He enjoys a meal while believing there is no chef.
He reads a book while denying it has an author.
He admires the sunset while asserting there is no sun.
He savors pleasure not knowing from whence it came.
He embarks on a journey without a map.
He travels into a desert where there is no oasis.
He plays on a sports-field that has no goalposts.
He assembles a puzzle with no picture to guide him.
He plays a role in a drama but ignores the play-writer.
He treasures life but ignores the life-giver.
He seeks for joy but dismisses the joy-giver.
He acknowledges laws but denies the law-giver.
When he is in need he has no one to pray to.
When he is grateful he has no one to thank.
He searches for meaning while rejecting its source.

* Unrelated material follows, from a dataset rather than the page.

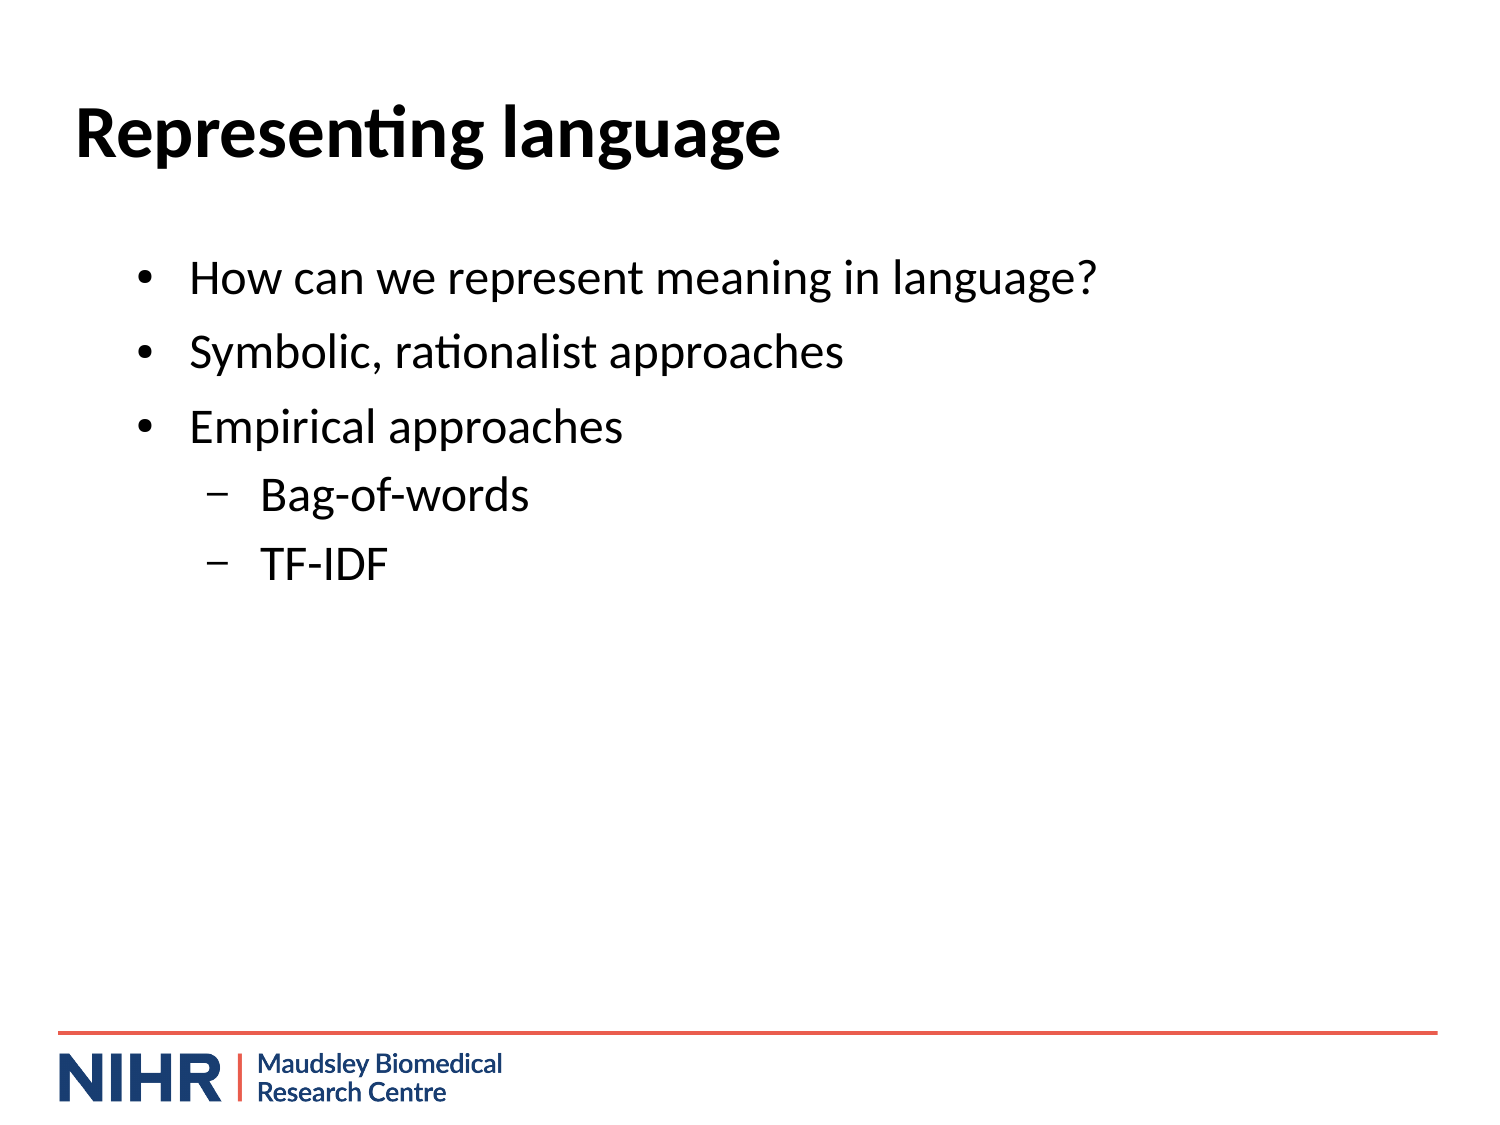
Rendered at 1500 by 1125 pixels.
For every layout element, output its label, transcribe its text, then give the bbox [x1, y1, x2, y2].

picture [29, 1018, 531, 1125]
list How can we represent meaning in language? Symbolic, rationalist approaches Empirical approaches Bag-of-words TF-IDF [118, 258, 1394, 922]
title Representing language [75, 41, 1425, 237]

He denies in his head what his heart knows to be true.
It behooves us to pray that the God in whom
he does not believe will come to his aid.

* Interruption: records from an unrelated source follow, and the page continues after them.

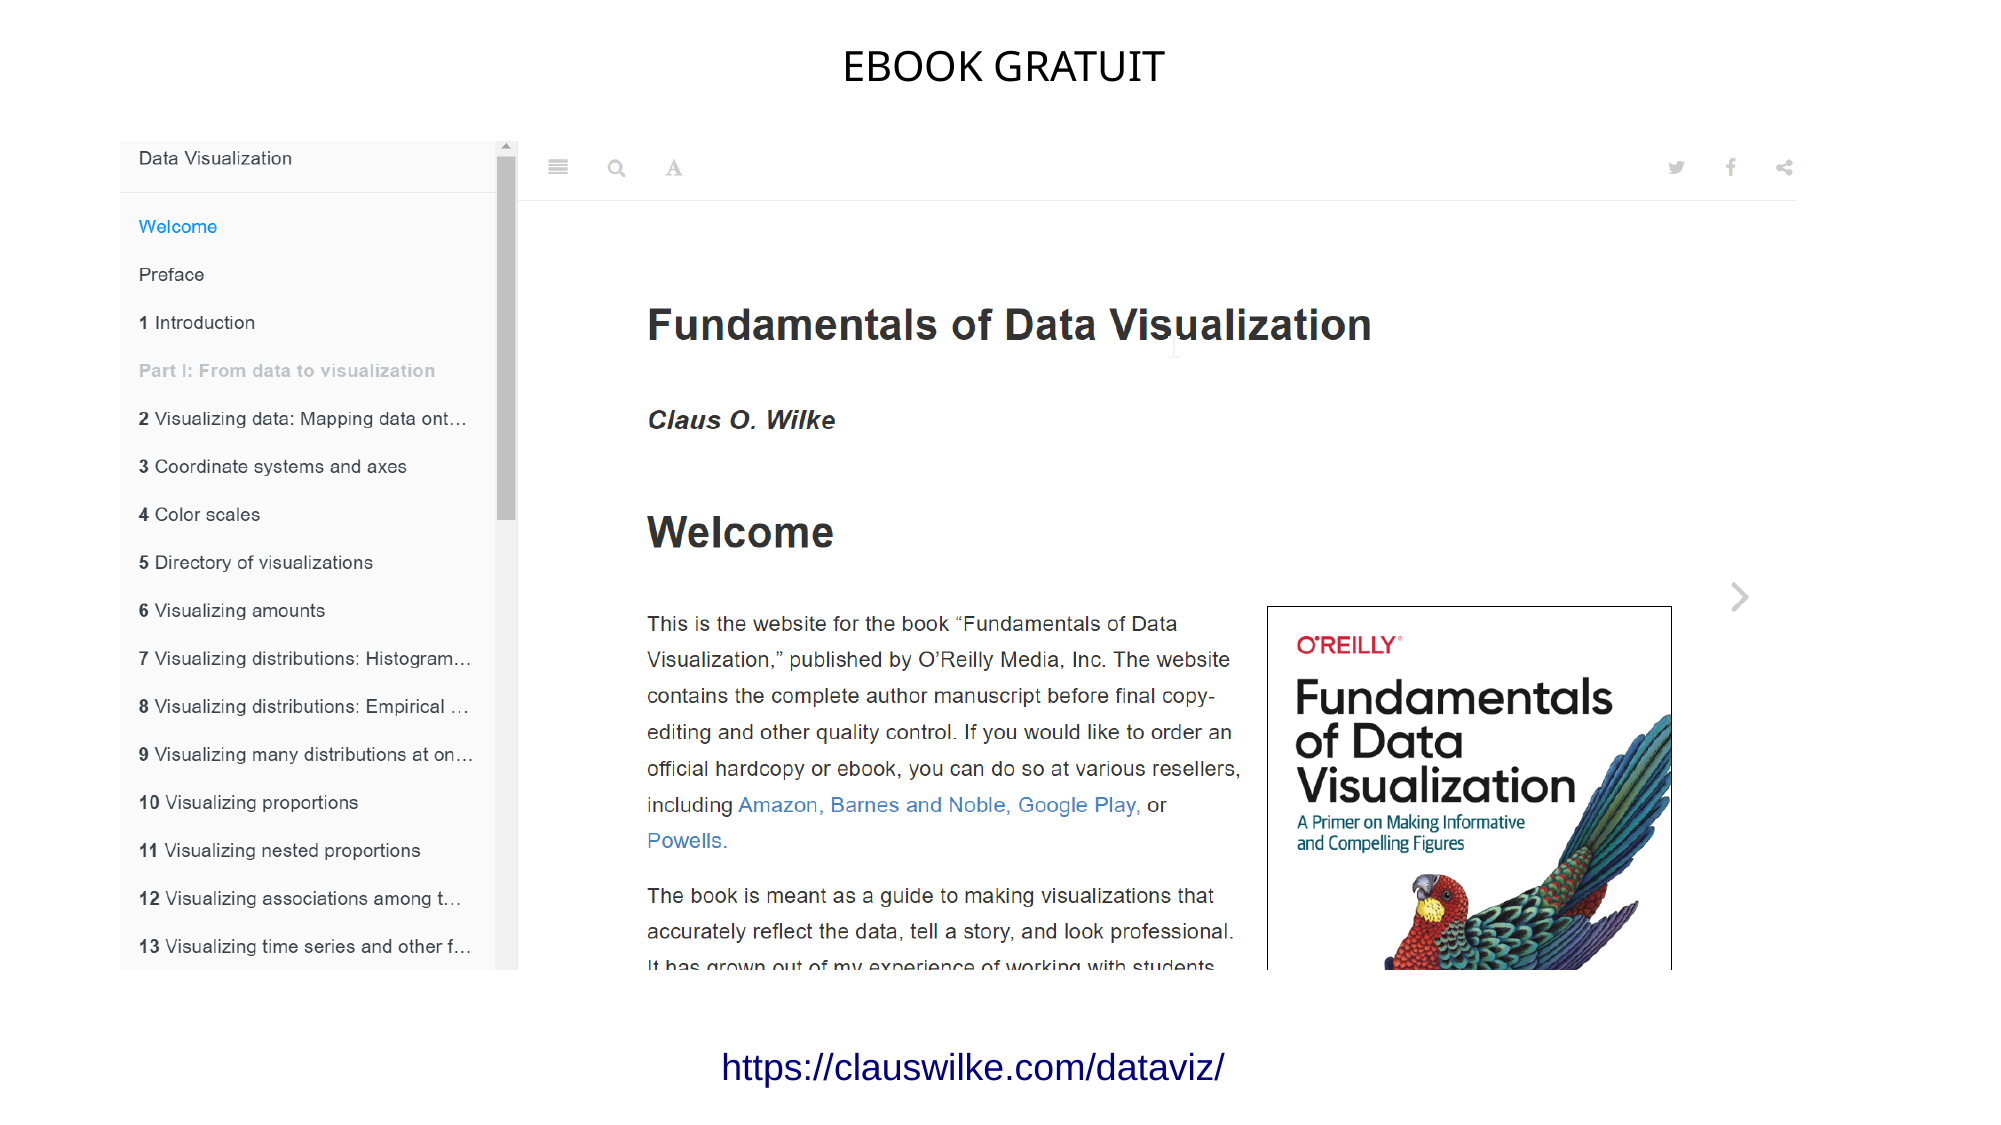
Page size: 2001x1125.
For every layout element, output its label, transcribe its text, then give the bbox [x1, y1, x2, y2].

picture [120, 141, 1796, 970]
text_box https://clauswilke.com/dataviz/ [706, 1039, 1241, 1097]
text_box Ebook gratuit [0, 0, 2000, 130]
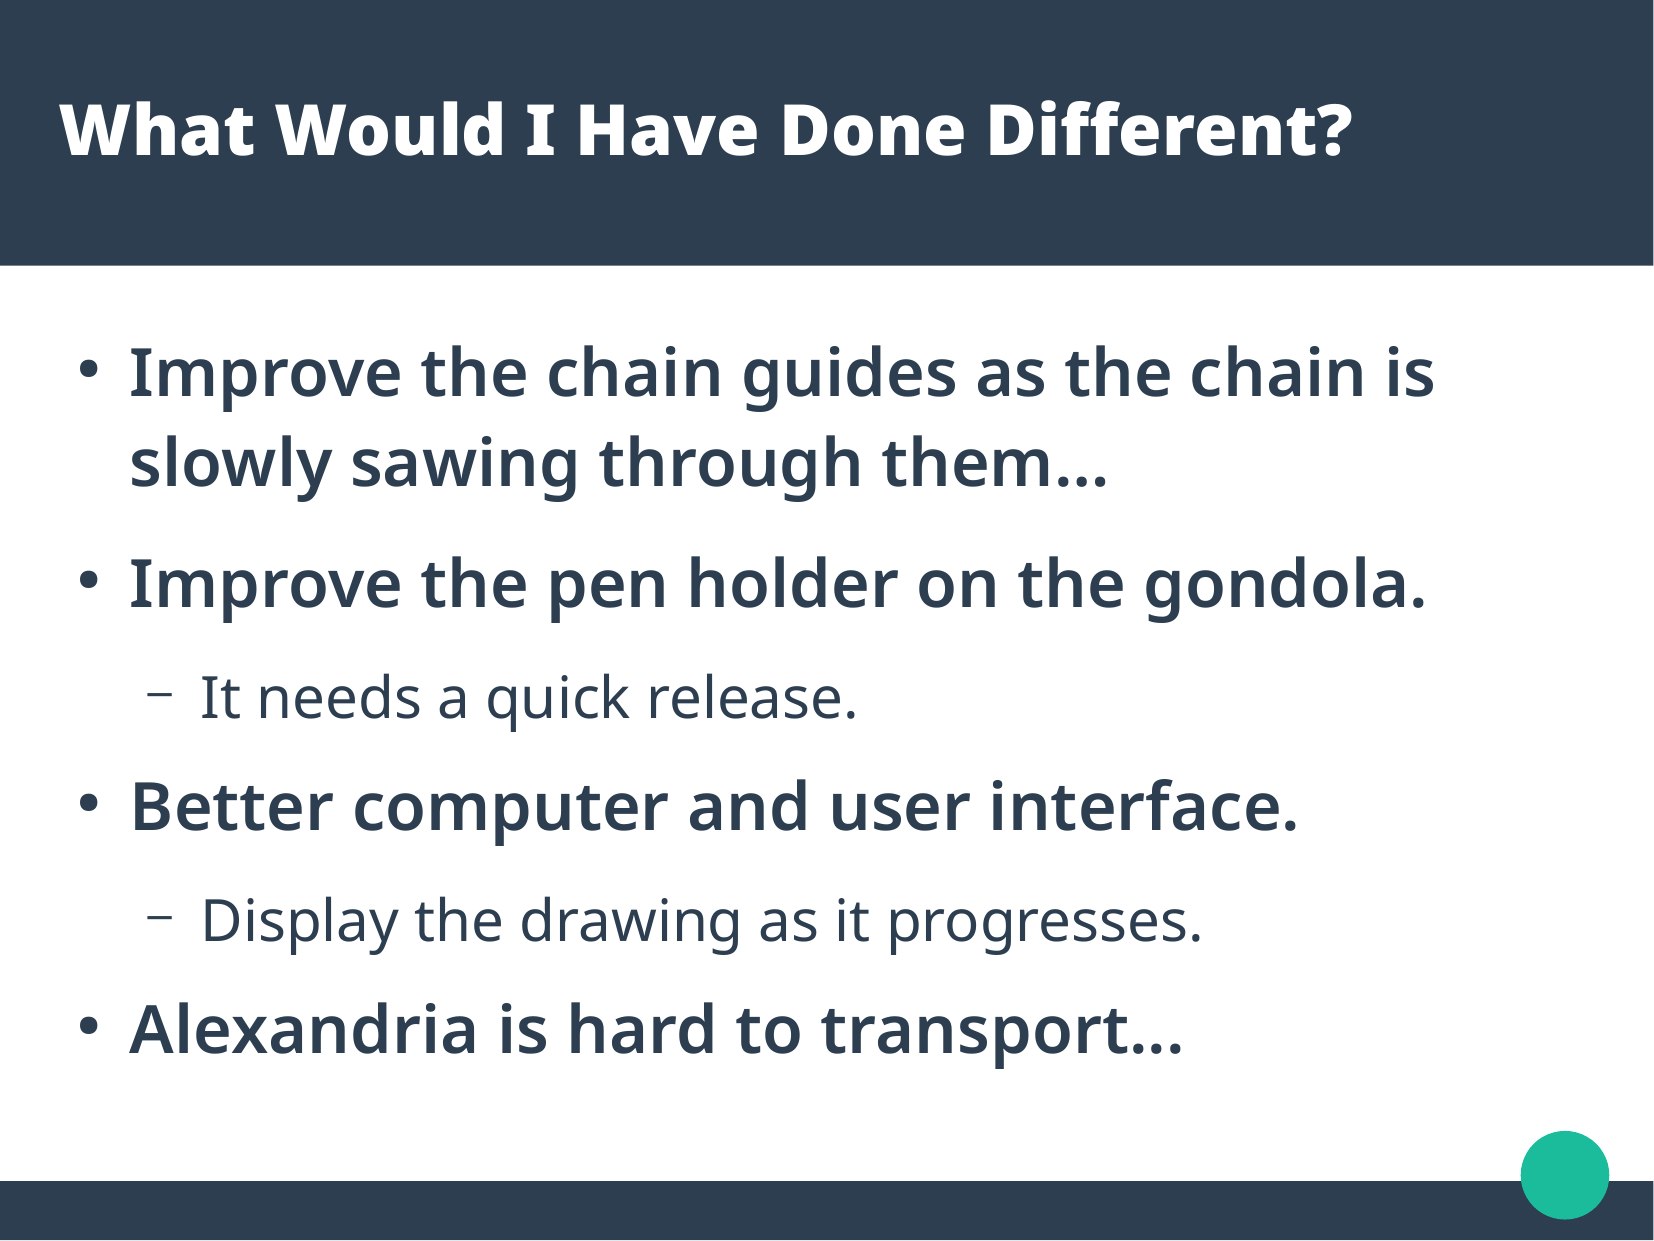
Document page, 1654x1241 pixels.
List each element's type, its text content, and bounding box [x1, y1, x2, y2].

title What Would I Have Done Different? [59, 49, 1595, 207]
list Improve the chain guides as the chain is slowly sawing through them… Improve the pen holder on the gondola. It needs a quick release. Better computer and user interface. Display the drawing as it progresses. Alexandria is hard to transport... [59, 324, 1595, 1152]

I am not an Atheist. I do not know if I can define myself as a Pantheist… We are in the position of a little child, entering a huge library whose walls are covered to the ceiling with books in many different tongues. The child knows that someone must have written those books. It does not know who or how. It does not understand the languages in which they are written. The child notes a definite plan in the arrangement of the books, a mysterious order, which it does not comprehend, but only dimly suspects. That, it seems to me, is the attitude of the human mind, even the greatest and most cultured, toward God. We see a universe marvelously arranged, obeying certain laws, but we understand the laws only dimly.
Logic may be viewed, perhaps, as a machine which is designed, at best, to be such that when we feed into it certain data and turn the logic crank, we inevitably get certain conclusions out the other end. Logic is designed to give inevitably true results starting from known true–or assumed-to-be-true–premises. Logic is a wonderful tool when we want only logical conclusions. We should not reject such a machine merely because it is not equipped to handle all of reality. The scientist who commits himself to use a logic machine is doing wisely, qua scientist, for use on data of science. But if he feeds into that machine convictions that there is no God, or ignores God because He is not in his corpus of data, and then draws from his logic the conclusion that God does not exist, his conclusion is irrelevant. Logic is a tool; it should not be made into a religion.